Dalam penelitian Erviana dkk (2011) minyak atsiri yang diisolasi dari daun sirih merah (Piper crocatum Ruiz & Pav) mampu menghambat pertumbuhan dan menghambat aktivitas glukosiltransferase yang diproduksi Streptococcus mutans.
Penelitian lain menyebutkan bahwa ekstrak metanol sirih merah mampu menghambat proliferasi human breast cancer (T
47D) cells melalui penghambatan p44/p42 phosphorylation (Wicaksono dkk, 2009) dan memiliki efek antiinflamasi (Fitriyani
dkk, 2011).

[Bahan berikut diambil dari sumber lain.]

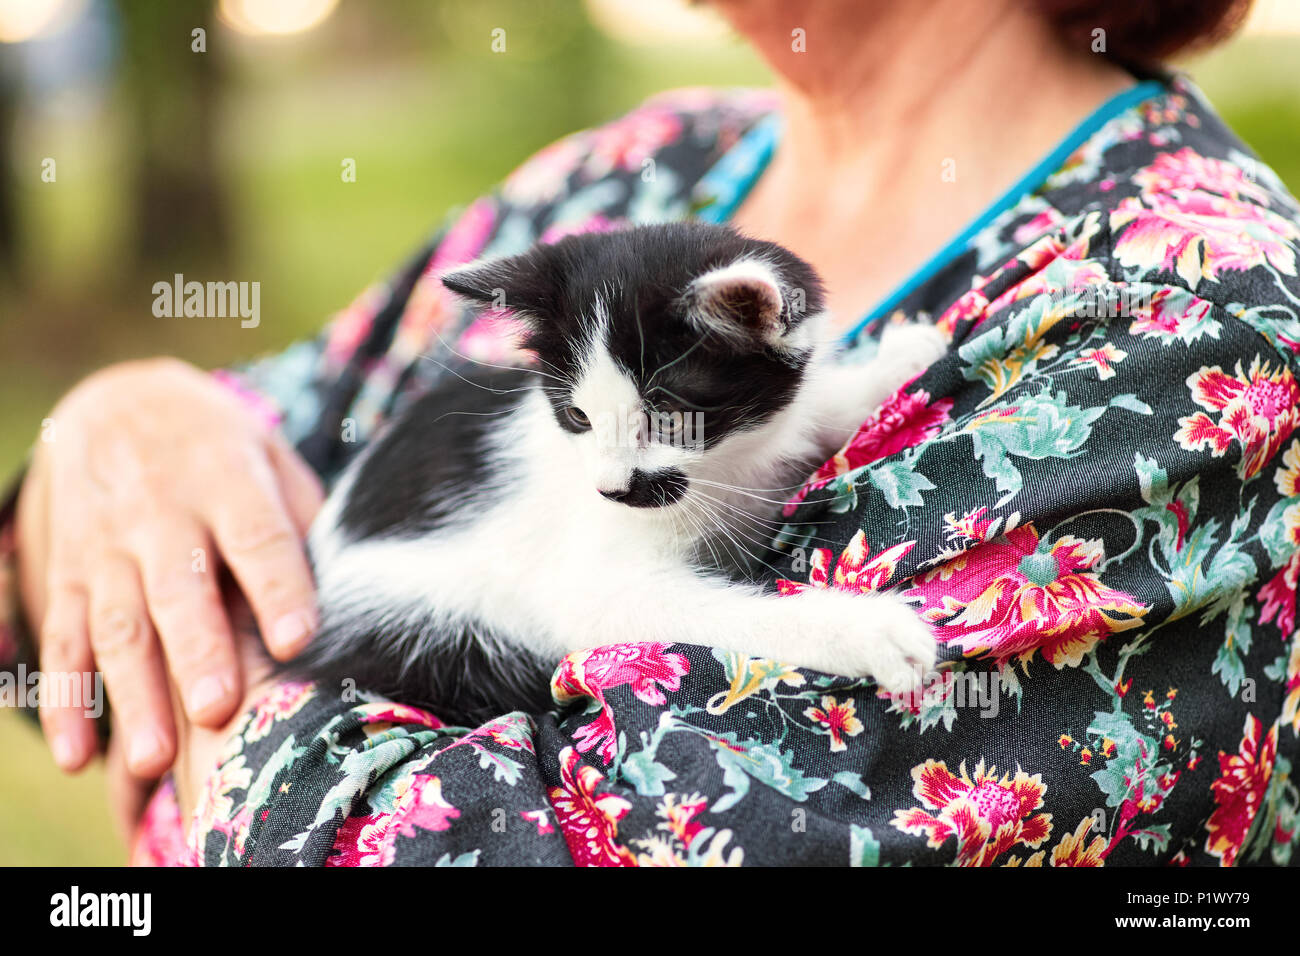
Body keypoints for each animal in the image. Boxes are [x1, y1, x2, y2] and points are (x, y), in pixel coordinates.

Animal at [292, 221, 946, 723]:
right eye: (577, 416)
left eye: (670, 416)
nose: (610, 488)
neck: (729, 468)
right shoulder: (592, 585)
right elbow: (693, 612)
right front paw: (862, 631)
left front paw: (892, 366)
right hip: (433, 629)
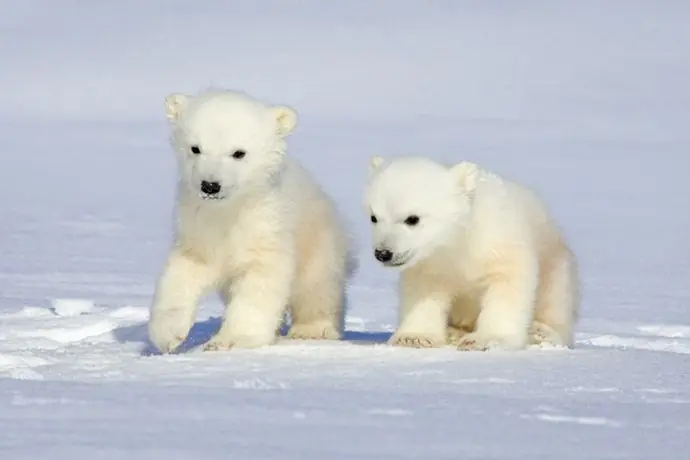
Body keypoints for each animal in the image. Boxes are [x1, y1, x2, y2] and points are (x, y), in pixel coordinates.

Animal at [148, 89, 354, 354]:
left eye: (239, 153)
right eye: (195, 148)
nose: (210, 185)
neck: (228, 211)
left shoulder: (265, 228)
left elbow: (259, 282)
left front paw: (228, 340)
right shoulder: (197, 227)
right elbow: (182, 272)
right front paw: (168, 334)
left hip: (318, 238)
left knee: (318, 285)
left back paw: (313, 330)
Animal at [364, 155, 579, 351]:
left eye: (412, 218)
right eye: (374, 217)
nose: (383, 253)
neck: (460, 242)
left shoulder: (499, 243)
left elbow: (507, 285)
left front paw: (485, 340)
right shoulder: (430, 263)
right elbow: (423, 291)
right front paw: (413, 338)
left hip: (556, 266)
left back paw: (540, 333)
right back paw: (453, 332)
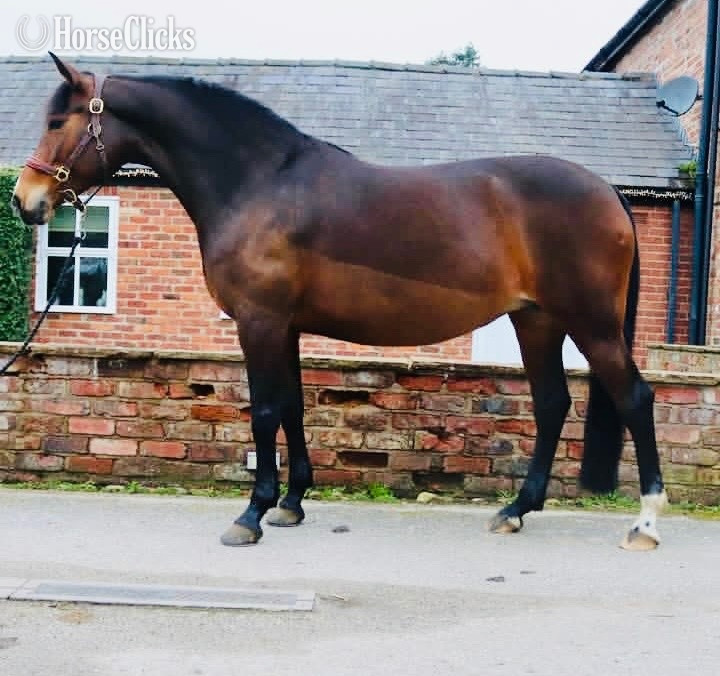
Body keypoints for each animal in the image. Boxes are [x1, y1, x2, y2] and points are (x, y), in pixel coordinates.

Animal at [12, 53, 668, 551]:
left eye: (60, 119)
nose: (26, 199)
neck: (259, 182)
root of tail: (607, 190)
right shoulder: (286, 327)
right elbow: (293, 408)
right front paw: (291, 504)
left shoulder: (260, 322)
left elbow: (265, 411)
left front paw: (251, 515)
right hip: (537, 321)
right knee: (552, 404)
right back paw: (515, 510)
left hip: (591, 323)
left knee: (634, 398)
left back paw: (644, 524)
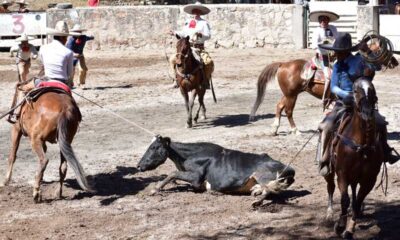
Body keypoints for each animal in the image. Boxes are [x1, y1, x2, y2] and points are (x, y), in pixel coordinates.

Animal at [324, 78, 382, 238]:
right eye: (355, 90)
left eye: (372, 89)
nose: (367, 111)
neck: (361, 145)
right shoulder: (342, 174)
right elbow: (344, 199)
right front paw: (340, 226)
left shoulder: (369, 180)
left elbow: (357, 202)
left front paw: (350, 229)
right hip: (330, 171)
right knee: (330, 187)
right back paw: (329, 213)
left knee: (354, 192)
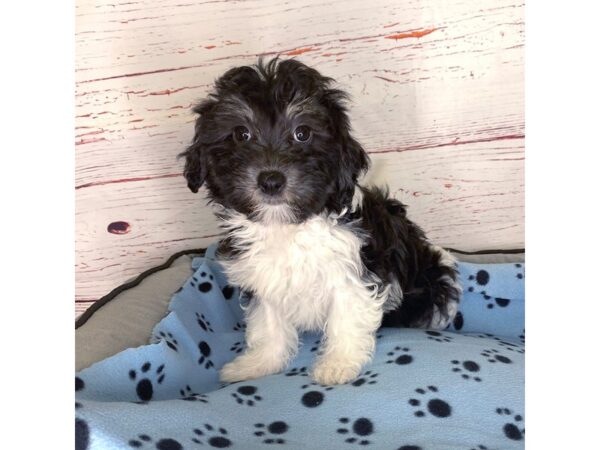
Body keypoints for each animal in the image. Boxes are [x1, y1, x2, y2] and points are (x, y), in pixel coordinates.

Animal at [180, 58, 462, 384]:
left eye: (303, 133)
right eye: (241, 134)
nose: (271, 180)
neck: (287, 227)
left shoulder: (353, 271)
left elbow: (346, 317)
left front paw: (338, 364)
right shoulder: (262, 279)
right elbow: (267, 323)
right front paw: (259, 364)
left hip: (432, 284)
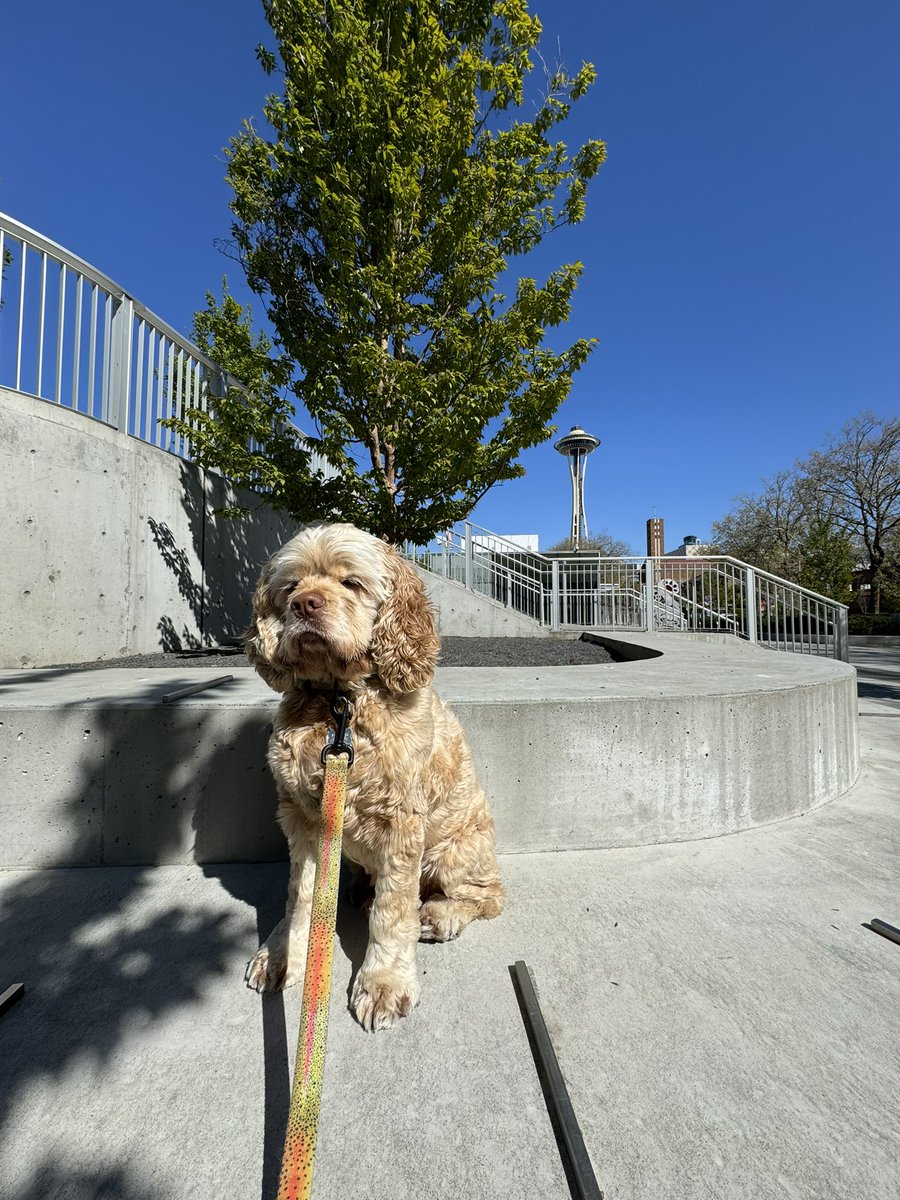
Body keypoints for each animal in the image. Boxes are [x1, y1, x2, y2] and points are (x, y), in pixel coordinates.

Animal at [243, 525, 504, 1032]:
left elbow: (394, 910)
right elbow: (299, 892)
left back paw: (438, 916)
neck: (339, 704)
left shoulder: (401, 822)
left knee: (488, 897)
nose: (305, 604)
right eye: (290, 586)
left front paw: (383, 982)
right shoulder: (301, 816)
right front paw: (283, 953)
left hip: (455, 853)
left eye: (351, 582)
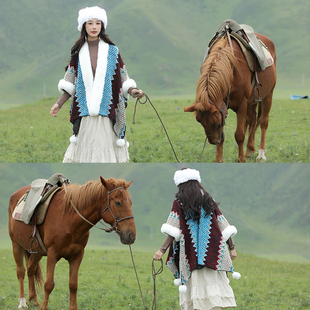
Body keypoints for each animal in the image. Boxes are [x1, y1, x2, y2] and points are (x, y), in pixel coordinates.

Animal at [7, 177, 134, 310]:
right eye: (118, 202)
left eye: (130, 203)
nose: (131, 235)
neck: (68, 220)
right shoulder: (52, 254)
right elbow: (49, 284)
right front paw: (43, 307)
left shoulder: (77, 255)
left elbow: (73, 285)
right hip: (16, 244)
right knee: (21, 271)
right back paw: (22, 302)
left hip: (37, 250)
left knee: (31, 269)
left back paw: (34, 300)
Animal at [184, 29, 276, 163]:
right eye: (199, 120)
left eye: (215, 121)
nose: (213, 141)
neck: (231, 70)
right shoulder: (223, 106)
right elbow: (224, 136)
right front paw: (219, 160)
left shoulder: (242, 104)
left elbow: (239, 135)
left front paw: (241, 160)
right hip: (251, 102)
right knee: (252, 121)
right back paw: (249, 151)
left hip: (267, 95)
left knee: (263, 122)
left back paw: (261, 154)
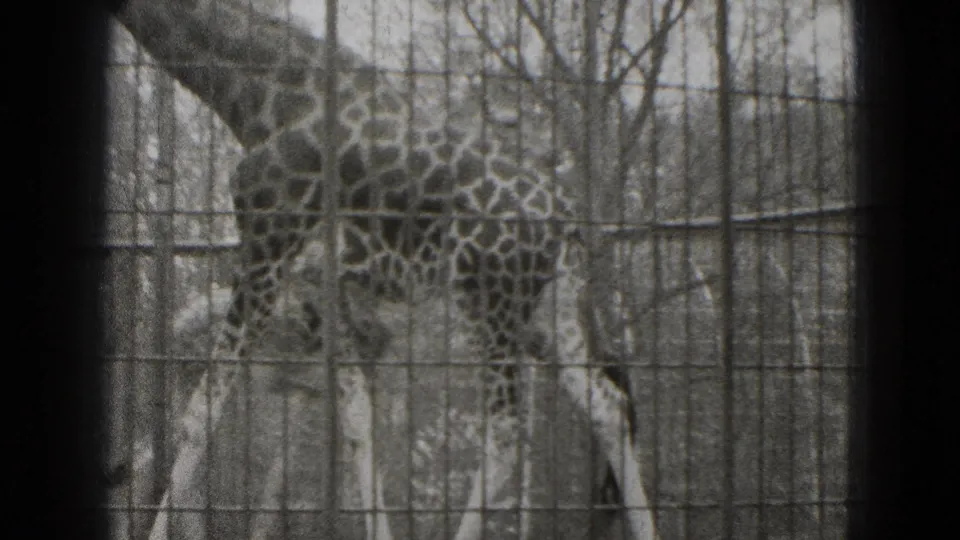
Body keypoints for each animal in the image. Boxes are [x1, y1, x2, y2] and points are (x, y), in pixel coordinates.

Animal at [112, 1, 659, 539]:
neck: (262, 92)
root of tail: (565, 220)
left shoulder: (268, 245)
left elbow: (200, 412)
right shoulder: (322, 281)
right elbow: (357, 418)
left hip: (488, 299)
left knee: (506, 431)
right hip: (547, 312)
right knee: (608, 406)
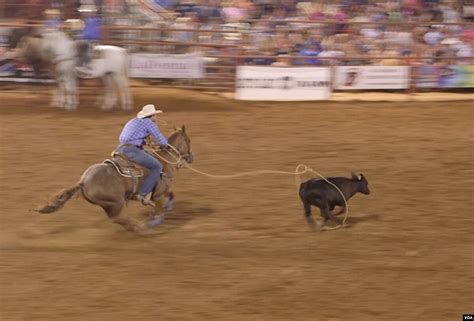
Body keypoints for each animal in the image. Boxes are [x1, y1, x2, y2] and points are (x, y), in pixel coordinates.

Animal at [36, 125, 193, 230]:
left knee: (116, 219)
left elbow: (171, 195)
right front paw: (154, 221)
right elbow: (160, 210)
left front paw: (168, 208)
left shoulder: (162, 192)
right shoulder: (159, 194)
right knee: (116, 218)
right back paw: (138, 227)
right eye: (189, 140)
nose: (191, 157)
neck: (165, 160)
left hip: (107, 204)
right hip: (115, 202)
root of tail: (83, 182)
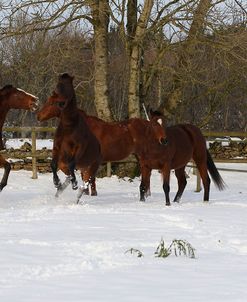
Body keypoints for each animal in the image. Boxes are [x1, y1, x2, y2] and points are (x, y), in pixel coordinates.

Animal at [48, 72, 102, 202]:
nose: (61, 103)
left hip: (91, 167)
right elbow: (53, 164)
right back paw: (61, 188)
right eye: (58, 86)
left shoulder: (79, 148)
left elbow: (72, 164)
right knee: (69, 174)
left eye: (68, 87)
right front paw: (56, 182)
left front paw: (74, 184)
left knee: (85, 184)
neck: (69, 126)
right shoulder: (56, 147)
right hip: (76, 166)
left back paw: (76, 193)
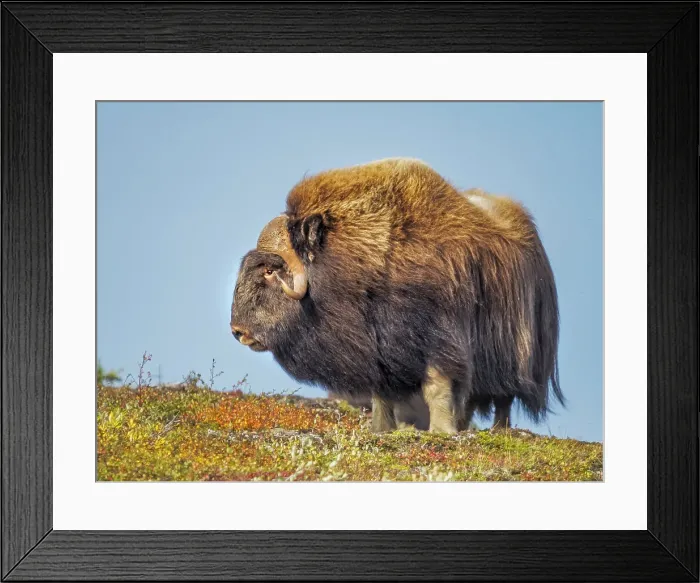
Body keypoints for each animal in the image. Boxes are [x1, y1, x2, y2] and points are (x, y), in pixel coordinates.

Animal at [230, 158, 564, 434]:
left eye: (270, 270)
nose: (237, 332)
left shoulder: (439, 337)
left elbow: (436, 385)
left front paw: (440, 431)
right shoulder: (378, 350)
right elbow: (381, 393)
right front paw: (381, 429)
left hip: (515, 351)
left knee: (504, 394)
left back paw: (497, 430)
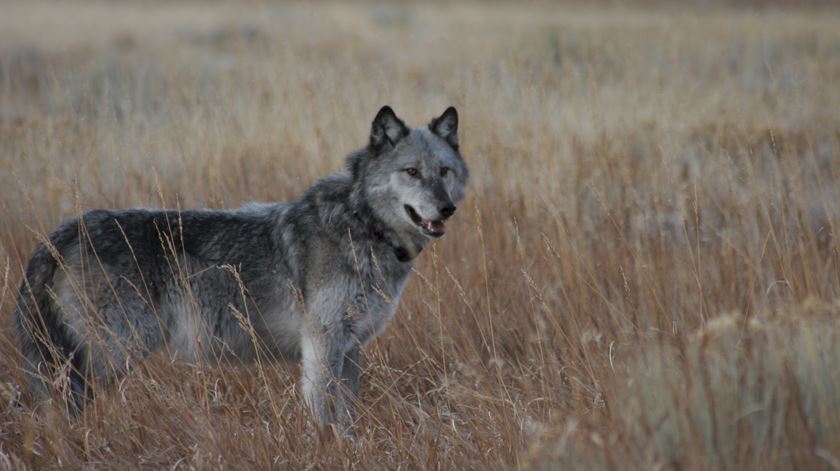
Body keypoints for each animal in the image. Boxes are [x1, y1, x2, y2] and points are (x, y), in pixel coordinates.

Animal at [13, 106, 470, 436]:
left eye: (444, 171)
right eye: (412, 172)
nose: (447, 208)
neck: (362, 225)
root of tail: (62, 232)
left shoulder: (351, 347)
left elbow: (346, 414)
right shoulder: (322, 345)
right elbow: (326, 415)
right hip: (109, 354)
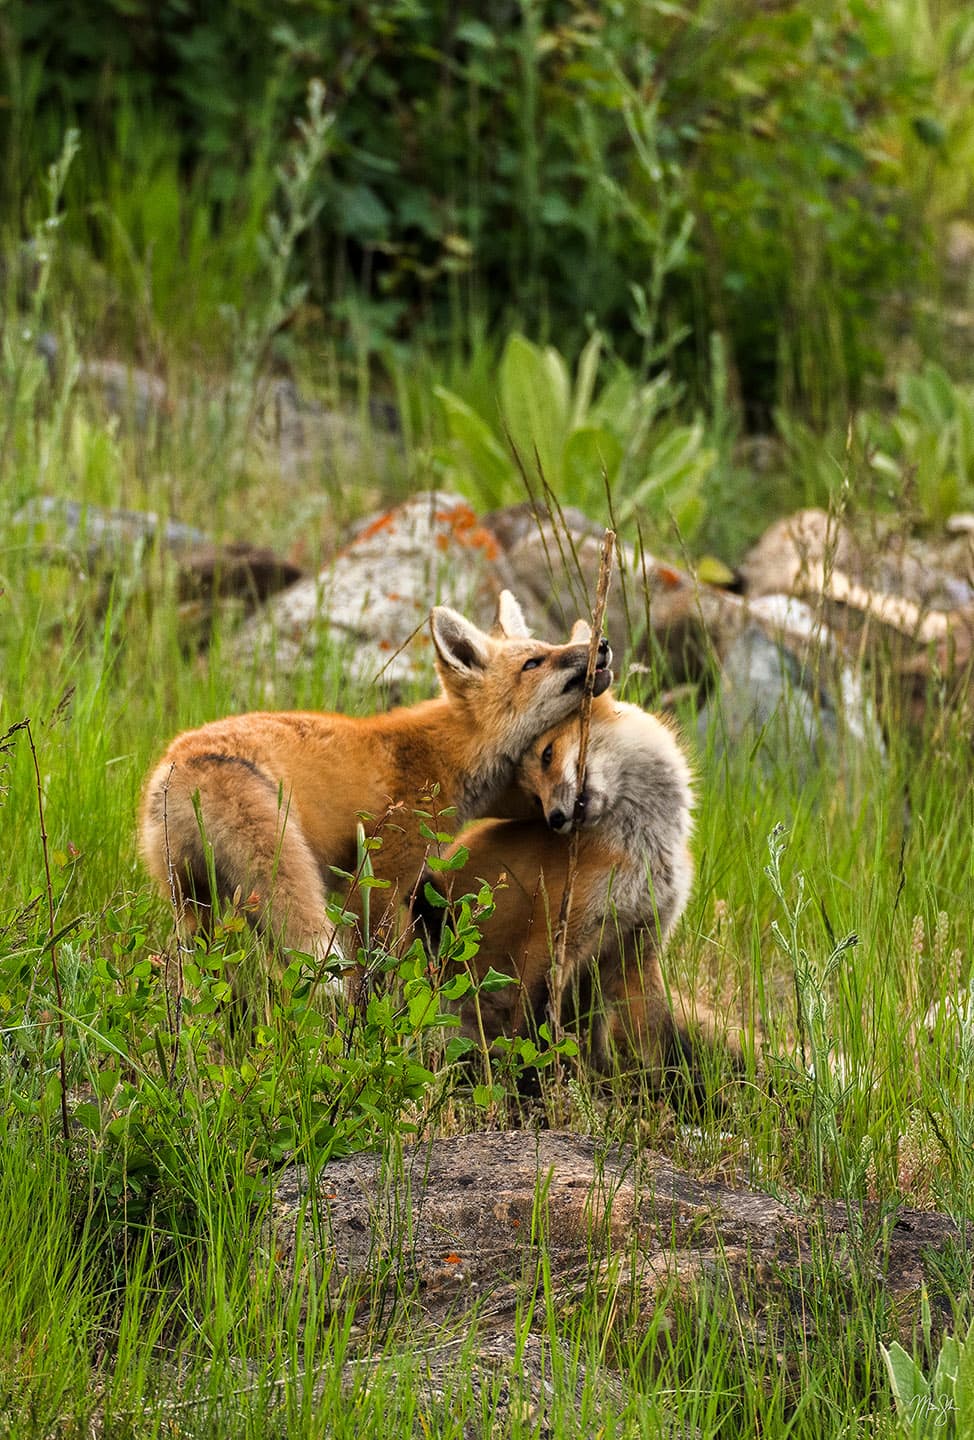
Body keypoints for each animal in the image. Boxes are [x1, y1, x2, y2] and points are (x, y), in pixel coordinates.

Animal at [136, 590, 608, 973]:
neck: (442, 754)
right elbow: (378, 965)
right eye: (534, 663)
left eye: (552, 646)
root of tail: (186, 761)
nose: (601, 645)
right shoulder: (379, 878)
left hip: (193, 906)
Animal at [420, 691, 708, 1082]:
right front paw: (535, 1084)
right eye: (534, 797)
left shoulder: (639, 945)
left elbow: (664, 1041)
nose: (555, 818)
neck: (640, 846)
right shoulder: (552, 938)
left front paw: (680, 1087)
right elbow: (534, 1032)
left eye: (547, 754)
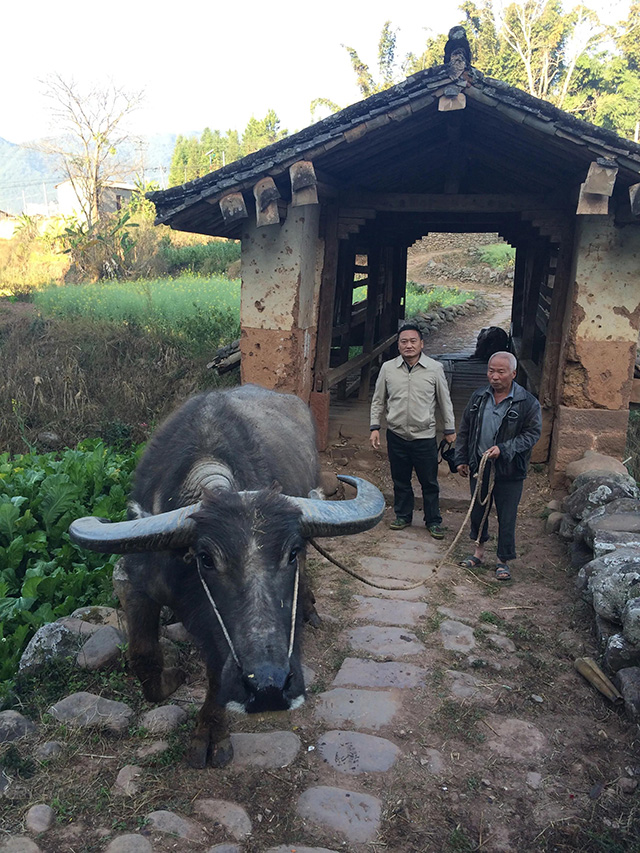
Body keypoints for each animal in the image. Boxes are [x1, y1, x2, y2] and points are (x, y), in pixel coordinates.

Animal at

Pada penelitian Juliantina, dkk (2008), ekstrak etanolik sirih merah mempunyai aktivitas antibakteri pada bakteri Gram positif maupun bakteri Gram negatif.
3. Sistem Imun
Sistem imun merupakan gabungan dari sel dan molekul yang berperan dalam
imunitas (Abbas & Lichtman, 2005). Sedangkan menurut Baratawidjaja (2004), sistem
imun merupakan gabungan sel, molekul dan jaringan yang berperan dalam resistensi terhadap infeksi. Sistem imun dibagi menjadi dua, yaitu sistem imun spesifik (adaptive immunity) dan sistem imun nonspesifik (innate immunity).